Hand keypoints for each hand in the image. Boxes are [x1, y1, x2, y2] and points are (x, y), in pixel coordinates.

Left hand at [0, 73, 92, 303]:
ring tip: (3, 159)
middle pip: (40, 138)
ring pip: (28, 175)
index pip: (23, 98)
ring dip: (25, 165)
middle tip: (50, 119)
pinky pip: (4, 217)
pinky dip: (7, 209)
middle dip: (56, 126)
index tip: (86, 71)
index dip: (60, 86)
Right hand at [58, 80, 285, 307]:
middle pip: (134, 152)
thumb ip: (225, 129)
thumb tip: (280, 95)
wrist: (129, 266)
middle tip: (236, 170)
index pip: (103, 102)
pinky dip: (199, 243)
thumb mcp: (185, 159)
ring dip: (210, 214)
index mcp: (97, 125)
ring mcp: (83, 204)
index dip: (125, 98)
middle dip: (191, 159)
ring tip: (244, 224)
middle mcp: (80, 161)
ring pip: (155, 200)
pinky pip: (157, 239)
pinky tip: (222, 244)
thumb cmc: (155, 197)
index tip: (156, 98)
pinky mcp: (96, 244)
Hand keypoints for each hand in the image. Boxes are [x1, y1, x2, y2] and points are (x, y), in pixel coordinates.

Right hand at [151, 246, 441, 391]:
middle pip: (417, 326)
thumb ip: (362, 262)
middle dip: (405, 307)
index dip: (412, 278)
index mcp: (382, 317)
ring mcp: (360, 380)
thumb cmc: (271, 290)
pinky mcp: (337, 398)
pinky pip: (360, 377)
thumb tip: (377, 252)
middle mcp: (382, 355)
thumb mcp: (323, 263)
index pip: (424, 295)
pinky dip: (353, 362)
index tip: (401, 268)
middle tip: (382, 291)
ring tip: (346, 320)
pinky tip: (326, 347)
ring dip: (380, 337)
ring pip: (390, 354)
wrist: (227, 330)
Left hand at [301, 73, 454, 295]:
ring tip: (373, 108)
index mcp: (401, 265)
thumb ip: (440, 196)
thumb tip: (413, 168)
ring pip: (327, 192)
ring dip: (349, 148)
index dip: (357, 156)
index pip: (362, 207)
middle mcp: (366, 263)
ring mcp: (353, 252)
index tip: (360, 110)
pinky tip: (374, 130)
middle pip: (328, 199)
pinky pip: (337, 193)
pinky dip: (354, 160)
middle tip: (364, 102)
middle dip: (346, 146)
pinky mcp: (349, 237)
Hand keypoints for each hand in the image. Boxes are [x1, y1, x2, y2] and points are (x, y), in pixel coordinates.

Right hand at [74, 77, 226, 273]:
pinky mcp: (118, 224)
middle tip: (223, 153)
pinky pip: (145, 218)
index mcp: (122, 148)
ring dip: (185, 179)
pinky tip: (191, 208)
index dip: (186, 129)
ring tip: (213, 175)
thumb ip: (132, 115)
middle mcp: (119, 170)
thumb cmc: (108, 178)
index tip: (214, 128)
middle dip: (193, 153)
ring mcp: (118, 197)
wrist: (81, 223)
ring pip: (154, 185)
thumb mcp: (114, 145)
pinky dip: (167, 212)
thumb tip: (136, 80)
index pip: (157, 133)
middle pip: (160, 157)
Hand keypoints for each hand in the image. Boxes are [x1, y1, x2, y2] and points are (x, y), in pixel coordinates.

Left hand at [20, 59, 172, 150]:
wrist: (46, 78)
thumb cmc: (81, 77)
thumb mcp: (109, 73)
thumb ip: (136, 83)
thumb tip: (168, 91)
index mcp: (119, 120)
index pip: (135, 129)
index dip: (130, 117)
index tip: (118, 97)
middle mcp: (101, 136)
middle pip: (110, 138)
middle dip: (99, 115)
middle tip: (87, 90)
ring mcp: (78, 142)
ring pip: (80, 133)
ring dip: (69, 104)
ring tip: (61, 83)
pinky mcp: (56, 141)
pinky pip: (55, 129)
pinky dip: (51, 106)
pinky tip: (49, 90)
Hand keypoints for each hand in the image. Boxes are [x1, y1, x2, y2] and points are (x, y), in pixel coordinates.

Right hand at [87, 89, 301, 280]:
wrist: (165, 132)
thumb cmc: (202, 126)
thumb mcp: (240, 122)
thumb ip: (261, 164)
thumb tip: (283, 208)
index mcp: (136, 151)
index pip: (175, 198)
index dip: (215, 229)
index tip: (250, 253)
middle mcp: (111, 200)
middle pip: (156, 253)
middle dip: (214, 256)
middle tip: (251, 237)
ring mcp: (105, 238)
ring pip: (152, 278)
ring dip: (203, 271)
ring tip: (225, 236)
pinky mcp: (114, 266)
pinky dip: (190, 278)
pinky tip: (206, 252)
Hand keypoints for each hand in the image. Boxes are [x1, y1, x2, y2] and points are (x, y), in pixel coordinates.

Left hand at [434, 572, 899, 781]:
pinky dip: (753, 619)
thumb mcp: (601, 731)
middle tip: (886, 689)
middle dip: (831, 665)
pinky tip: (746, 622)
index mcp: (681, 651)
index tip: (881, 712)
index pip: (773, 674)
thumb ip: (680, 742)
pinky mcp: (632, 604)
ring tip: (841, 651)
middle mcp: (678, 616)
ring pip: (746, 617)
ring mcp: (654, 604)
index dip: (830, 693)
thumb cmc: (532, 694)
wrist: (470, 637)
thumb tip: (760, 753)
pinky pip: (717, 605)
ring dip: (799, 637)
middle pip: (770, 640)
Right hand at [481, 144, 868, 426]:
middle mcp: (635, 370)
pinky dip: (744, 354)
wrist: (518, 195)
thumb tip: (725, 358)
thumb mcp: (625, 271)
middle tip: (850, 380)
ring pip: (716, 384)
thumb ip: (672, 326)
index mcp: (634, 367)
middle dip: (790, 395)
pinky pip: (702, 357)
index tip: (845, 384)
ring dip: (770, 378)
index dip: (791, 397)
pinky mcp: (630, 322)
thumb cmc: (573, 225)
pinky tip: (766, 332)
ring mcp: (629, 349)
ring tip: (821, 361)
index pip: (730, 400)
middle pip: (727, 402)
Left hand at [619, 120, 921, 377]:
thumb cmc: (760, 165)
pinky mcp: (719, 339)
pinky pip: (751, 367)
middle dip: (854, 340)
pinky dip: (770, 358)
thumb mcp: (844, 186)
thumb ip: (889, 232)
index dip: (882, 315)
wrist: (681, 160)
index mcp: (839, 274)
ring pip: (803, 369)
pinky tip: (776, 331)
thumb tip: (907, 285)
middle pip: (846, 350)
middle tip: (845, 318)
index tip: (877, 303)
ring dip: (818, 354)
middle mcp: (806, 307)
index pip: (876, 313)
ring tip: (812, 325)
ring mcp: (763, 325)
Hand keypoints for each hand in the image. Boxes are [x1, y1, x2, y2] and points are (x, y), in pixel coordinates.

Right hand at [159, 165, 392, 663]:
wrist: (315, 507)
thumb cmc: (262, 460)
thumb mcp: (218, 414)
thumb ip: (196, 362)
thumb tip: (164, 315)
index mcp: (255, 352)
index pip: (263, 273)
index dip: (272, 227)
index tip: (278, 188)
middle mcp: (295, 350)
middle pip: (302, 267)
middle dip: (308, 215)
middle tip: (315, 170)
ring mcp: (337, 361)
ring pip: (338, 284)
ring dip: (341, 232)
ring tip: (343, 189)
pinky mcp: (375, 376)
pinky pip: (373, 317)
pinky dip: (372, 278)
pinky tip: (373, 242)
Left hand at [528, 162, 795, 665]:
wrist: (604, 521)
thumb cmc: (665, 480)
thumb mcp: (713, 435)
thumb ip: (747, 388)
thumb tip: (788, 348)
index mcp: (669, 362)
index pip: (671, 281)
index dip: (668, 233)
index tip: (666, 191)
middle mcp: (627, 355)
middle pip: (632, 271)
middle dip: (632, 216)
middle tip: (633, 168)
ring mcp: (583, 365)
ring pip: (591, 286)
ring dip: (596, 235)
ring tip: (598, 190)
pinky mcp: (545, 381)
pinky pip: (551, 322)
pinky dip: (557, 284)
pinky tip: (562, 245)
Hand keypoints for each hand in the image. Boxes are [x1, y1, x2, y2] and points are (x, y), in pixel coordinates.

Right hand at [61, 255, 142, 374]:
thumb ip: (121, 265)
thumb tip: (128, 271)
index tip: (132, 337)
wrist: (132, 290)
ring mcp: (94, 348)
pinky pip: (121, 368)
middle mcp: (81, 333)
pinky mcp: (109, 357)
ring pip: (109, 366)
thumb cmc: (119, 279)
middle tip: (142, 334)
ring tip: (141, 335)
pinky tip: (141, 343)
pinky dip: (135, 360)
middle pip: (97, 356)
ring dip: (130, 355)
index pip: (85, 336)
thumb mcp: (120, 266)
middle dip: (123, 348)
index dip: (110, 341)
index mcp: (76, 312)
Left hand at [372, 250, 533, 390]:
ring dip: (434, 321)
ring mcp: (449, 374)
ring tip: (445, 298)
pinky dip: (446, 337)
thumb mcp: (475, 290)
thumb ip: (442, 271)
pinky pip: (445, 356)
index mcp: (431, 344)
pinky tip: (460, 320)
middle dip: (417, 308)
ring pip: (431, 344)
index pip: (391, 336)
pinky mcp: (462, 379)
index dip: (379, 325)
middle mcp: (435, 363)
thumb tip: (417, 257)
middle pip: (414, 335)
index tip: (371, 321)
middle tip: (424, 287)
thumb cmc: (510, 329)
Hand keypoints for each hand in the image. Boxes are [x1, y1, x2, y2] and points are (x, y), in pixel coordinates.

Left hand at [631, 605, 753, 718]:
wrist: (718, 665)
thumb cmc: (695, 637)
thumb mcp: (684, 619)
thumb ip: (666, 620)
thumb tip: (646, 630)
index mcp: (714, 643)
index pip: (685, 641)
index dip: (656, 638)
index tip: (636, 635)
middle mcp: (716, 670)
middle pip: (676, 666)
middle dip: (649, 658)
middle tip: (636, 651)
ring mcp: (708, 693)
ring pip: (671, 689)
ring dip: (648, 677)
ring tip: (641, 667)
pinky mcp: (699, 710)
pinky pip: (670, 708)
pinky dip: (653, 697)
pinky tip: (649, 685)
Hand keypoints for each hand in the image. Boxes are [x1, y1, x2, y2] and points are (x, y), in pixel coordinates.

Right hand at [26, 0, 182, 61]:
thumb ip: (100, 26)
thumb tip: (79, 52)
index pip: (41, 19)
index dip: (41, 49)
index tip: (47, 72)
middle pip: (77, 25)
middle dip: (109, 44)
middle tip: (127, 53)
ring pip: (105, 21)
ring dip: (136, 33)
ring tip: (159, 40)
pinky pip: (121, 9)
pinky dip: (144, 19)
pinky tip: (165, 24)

§ Your task
Return each full line of the entries that contains the word "Left".

§ Answer to this problem
Left hand at [0, 73, 92, 303]:
Left hand at [301, 73, 454, 295]:
Left hand at [20, 59, 172, 150]:
Left hand at [434, 572, 899, 781]:
Left hand at [619, 120, 921, 377]:
Left hand at [528, 162, 795, 665]:
Left hand at [372, 250, 533, 390]:
Left hand at [631, 605, 753, 718]:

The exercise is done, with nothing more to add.